TASK INSTRUCTIONS ->
1. In the SWR thread, what is the cable loss for 75 feet of RG-58 at 7MHz with an SWR of 1?
2. Write out the part of the SWR thread starting with "But what if" and going on through "that extra loss.".

EXTRACTED TEXT ->
++++++++++
If an antenna analyzer shows 1:1, does that mean it's an ideal receiver as well?

 

No.

 

Assuming we're talking about a characteristic impedance of 50 ohms, a 50 ohm resistor (otherwise known as a dummy load) will show a SWR of 1:1, although it will almost certainly perform very poorly as either a receive or transmit antenna.

 

The low SWR simply tells you that there are no impedance mismatches along the path from the transmitter (antenna analyzer in the case of your question) to the antenna feedpoint, at the current operating frequency.

 

And what about the converse, will a well performing receive antenna show a 1:1 SWR?

 

Yes and no.

 

Yes, a SWR of 1:1 means that you aren't losing signal to impedance mismatch reflections.

 

No, another issue is how efficient the antenna is at picking up the (desired) signal, preferably (especially in the case of directional antennas) while rejecting undesired signals as well. An antenna that is 5% of a full half-length dipole isn't going to pick up as much RF as the full-length dipole, let alone a full-sized directional antenna pointed in the proper direction, simply due to the much smaller physical (antenna aperture) size.

 

Generally speaking … if an antenna analyzer or (other) transmitter shows that the antenna output presents a SWR of 1:1, then what you have is probably about as good as it gets. That does not necessarily mean that what you have is a good antenna setup as exemplified by the extreme example of a dummy load.


John Haskell
 

What George quoted from ham.stackexchange is correct.

To take it a bit further, SWR can be pretty much ignored.  If your solid state transmitter functions with normal output power versus shutting down, then SWR really does not matter much for most installations.  This is particularly true at HF where cable loss is minimal.  At UHF and with a long transmission line SWR can cause unacceptable losses.  

Here are a couple of examples of SWR versus loss using inexpensive RG-58.

Assume 7MHz and 75 feet of RG-58.  The cable loss is .9dB with a SWR of 1.

But what if the SWR is 2:1?  The extra loss due to this SWR is .2dB, e.g., negligible.


For a mobile set up on 442.1MHz..   Many people go nuts with low loss cables.  Not me. I use RG-58 in the car.  Here is why.  For 442MHz, 10feet of cable, and a 2:1 SWR, the additional loss due to the 2:1 SWR versus a perfect match is .2dB.  I do not believe you will notice that extra loss.


I have been considering putting a transmission line/SWR presentation together for TLARC in hopes of dispelling some of the common myths.  If there is interest let me know.  Maybe that will get me off my butt.

73, K1AT


WK9M
 

Yes I think that a presentation would be a great idea--TLARC is looking for new presentations.  I myself put in memory the 4-11-25% rule.  i.e. 1.5:1 is 4% loss, 2:1 is 11% loss, and 3:1 is 25% loss.  I found a document online that confirms my memory is correct:
http://www.packetradio.com/pdfzips/SWRvsPowerNwatts.pdf

And as you point out, 2:1 is a .5 dB loss.  Even 3:1 is only a 1/5 of an S-unit (1.25dB loss); I'd say that a computer can hear that difference but probably not a human.

Many modern radios will start cutting power back at even moderate VSWR levels.  So as you say, watch the power out.  Both of my Kenwood HF radios are picky on 6m for example.
++++++++++
MATERIAL PROVIDED ->
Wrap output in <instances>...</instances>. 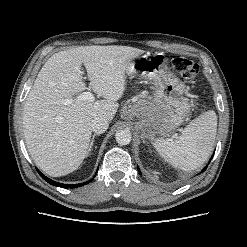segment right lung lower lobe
I'll list each match as a JSON object with an SVG mask.
<instances>
[{"label": "right lung lower lobe", "mask_w": 247, "mask_h": 247, "mask_svg": "<svg viewBox=\"0 0 247 247\" xmlns=\"http://www.w3.org/2000/svg\"><path fill=\"white\" fill-rule=\"evenodd\" d=\"M38 171V173L41 175V177L47 181L48 183H50L51 185H54V186H58V187H62V188H76V187H80V186H83L85 184H88L89 182H91L92 180L90 181H87V182H84V183H80V184H72V185H68V184H62V183H58V182H55L51 179H49L48 177H46L45 175H43L38 169H36Z\"/></svg>", "instance_id": "98d812e1"}]
</instances>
++++++++++
OUTPUTS ->
1. .9dB

2.
But what if the SWR is 2:1?  The extra loss due to this SWR is .2dB, e.g., negligible.


For a mobile set up on 442.1MHz..   Many people go nuts with low loss cables.  Not me. I use RG-58 in the car.  Here is why.  For 442MHz, 10feet of cable, and a 2:1 SWR, the additional loss due to the 2:1 SWR versus a perfect match is .2dB.  I do not believe you will notice that extra loss.